- Publisher: Marvel Comics
- Publication date: December 2000 – February 2001
- Genre: Superhero;
- Title(s): Daredevil: Ninja vol. 1, #1-#3
- Main character(s): Daredevil Stone The Chaste The Hand

Creative team
- Writer: Brian Michael Bendis
- Artist: Rob Haynes
- Penciller: Rob Haynes
- Inker: Rob Haynes
- Letterer: Rob Haynes
- Colorist: David Self
- Editor: Joe Quesada

= Daredevil: Ninja =

Three-issue US comic book series

"Daredevil: Ninja" is a three-issue Daredevil story arc under the Marvel Knights title' which was written by Brian Michael Bendis, with art by Rob Haynes and David Self. This series was collected into TPB form in late 2001 and has an afterword by Rob Haynes. This 3 issue series details Daredevil's quest to find Stick's stolen Bo Staff, which leads him having to help his old masters ninja team The Chaste against their enemies The Hand all the way to Japan.

==Plot summary==
The first issue starts with Matt in bed, while a young Asian woman named Trahn, sneaks into his house to steal Stick's bo staff, which had been occupying an honorary position in Matt's basement gym. He then changes into his Daredevil costume and starts chasing after her to get it back. His chase to find who stole Stick's staff leads him to Trahn again and a fellow warrior with her both drinking Japanese tea, whom he fights to a stand still to get the staff back.

It's a fight they seemingly let him win and vanish, at which point he returns home to his apartment and falls asleep in his costume. The next morning Matt sees himself wake up in a foreign locale which turns out to be Osaka, in Japan and that he was drugged during his fight which made him pass out. The drug in question is so sophisticated that Matt has been semi-conscious (and behaving normally) for his entire trip to Japan, yet cannot remember it.

Among his captors he finds Stick's old associate Stone and The Chaste with Trahn being one of them; Stone explains that the Hand is back and that his own group has been severely decimated. They needed Daredevil's help and the fighting over Stick's staff was just a means to test Matt's ability as a fighter, to see if he was still strong enough to help them in their mission.

After reaching an agreement, they next decide to go to The Hand's compound in search of information and encounter a lone ninja who says the “next one” is in New York. This compels them to return to New York in America; while doing so they encounter the rest of the Hand, who are suddenly everywhere. Matt takes care of the situation by calling the police and the fire department for a distraction.

On the plane trip back to New York, Stone has a telepathic conversation with Matt; he explains that Stick himself was apparently the last in a line of incarnations of a particular great hero of Japan who was capable of wielding a powerful sword, which has now been stolen by the Hand. The soul of the warrior is now in a new body and if one side has access to both the sword and the warrior could mean disaster. The objective now is to find either the Hand or the baby before the former can get to the latter. Just as they get off the plane a huge gang of Hand ninjas attack them in the middle of LaGuardia Airport.

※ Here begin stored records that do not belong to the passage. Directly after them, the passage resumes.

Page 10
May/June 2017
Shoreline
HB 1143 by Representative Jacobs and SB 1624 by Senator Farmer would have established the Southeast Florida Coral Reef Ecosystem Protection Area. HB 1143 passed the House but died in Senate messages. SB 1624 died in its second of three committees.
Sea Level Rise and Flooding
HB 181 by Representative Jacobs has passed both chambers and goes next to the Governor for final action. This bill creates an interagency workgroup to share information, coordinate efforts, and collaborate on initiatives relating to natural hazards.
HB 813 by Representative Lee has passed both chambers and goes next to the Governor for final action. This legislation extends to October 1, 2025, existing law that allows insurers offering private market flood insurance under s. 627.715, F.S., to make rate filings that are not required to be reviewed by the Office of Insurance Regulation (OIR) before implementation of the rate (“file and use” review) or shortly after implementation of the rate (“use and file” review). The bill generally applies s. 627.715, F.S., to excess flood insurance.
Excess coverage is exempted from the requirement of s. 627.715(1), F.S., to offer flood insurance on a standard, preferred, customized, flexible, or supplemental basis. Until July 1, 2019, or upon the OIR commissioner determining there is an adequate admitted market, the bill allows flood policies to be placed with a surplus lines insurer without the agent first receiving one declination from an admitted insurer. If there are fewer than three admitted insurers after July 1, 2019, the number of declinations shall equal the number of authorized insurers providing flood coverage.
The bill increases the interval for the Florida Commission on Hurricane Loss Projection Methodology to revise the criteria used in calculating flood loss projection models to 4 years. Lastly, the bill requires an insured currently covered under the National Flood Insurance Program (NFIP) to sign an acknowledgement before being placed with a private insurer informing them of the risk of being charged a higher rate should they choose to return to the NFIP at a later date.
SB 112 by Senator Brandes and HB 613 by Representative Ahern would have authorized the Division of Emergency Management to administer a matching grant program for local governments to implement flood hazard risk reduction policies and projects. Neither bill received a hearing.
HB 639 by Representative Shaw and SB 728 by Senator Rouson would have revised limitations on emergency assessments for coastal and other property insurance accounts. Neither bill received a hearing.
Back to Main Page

This leads to yet another battle, during which Stone and Trahn make an exit without telling Matt after it is over; more or less using him to fight their battle for them. Frustrated, Matt goes home and is not included in what happens next.

Meanwhile, Trahn and her male associate from The Chaste show up at the orphanage where baby Karen from the Guardian Devil storyline is living and they adopt her. Stick has been reborn as Karen, and they take her with them to watch over and protect.

==Collected editions==
The story arc was collected in a trade paperback as Daredevil: Ninja, Vol. 1.

==Reception==
The whole storyline of "Ninja" has received mixed reviews from critics.